The reasons of such an Initiative:

This PLI is the fruit of many months of preparation work, to be able to answer to the important crisis situation of the Jobseeker’s Allowance (JSA). Its value is only 412 euros (far under the poverty threshold) that was brought under the Mas government, on summer 2011. It allows a right be subjective and comes to be linked to the budget’s disposition. It did not actualize, depending on Consumer Price Index (CPI), is unable to exceed International Money System (IMS) and was fixed to a maximum period of 5 years to perceive it. It puts aside people with “only” unemployment matters and not showing added social difficulties, having to live at the same place for 1 or 2 years to get it. Finally, the JSA was totally mutilated by Convergence And Union’s (CiU) government from right, and despite protestations from social organisms, the social services, syndicates and other agencies were integrated in the fiscal and financial measures Law approved on the 14th of March 2011 parliamentary session.

Consequences of such a measure:

Far from improving unemployment, poverty, and social exclusion situation of this summer 2011, the poverty rate was estimated at about 25% of the population. Nearly 32% of Catalans’ families have difficulty making ends meet. Tens of thousands persons don’t have means to live. The number of persons living in the streets, under bridges, or close to cash machines increased by 32%, and the median age of homeless people dead in the street last summer was 58 years old.

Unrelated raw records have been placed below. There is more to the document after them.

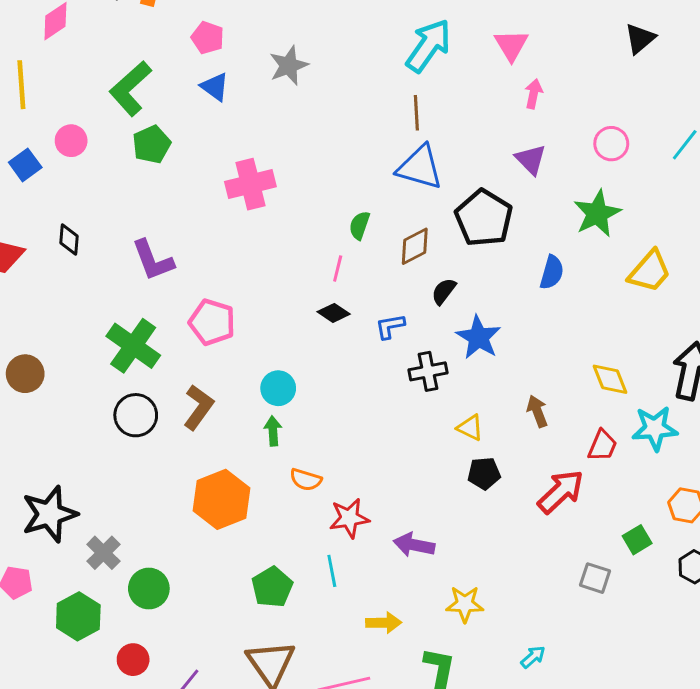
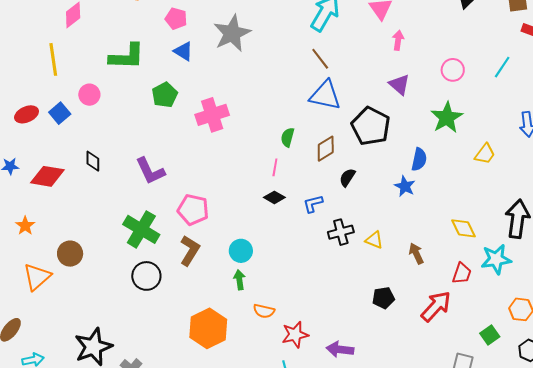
gray star: (289, 66) -> (232, 33), size x1.4
green L-shape: (130, 88) -> (127, 57), turned -132
brown line: (416, 113) -> (320, 59), turned -30
green pentagon: (152, 144) -> (165, 95), moved
yellow trapezoid: (650, 271) -> (485, 154), size x0.7
blue star: (478, 337) -> (405, 186), moved, size x0.7
brown L-shape: (199, 407) -> (190, 251), moved
yellow triangle: (470, 428) -> (374, 240), moved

Effects researched by this Initiative:

These are reasons why the PLI for a GCI is very important in this period. Red Renta Basica [the Spanish Basic Income Network) has been present since the beginning in its elaboration. Without setting any Universal Basic Income, as defended by our association, we believe this PLI is necessary in those moments of important economic depression. The proposition considerably improves the JSA that Catalan’s government has left aside. The GCI is clearly higher than existing JSA in the different Autonomous Communities, first by its ability to get back a subjective right, second by its non-arbitrariness since it is an income with for value the level of a sufficiency income in Catalonia (about 600 euros), and finally by the fact it is given during the whole time while the recipient lacks income.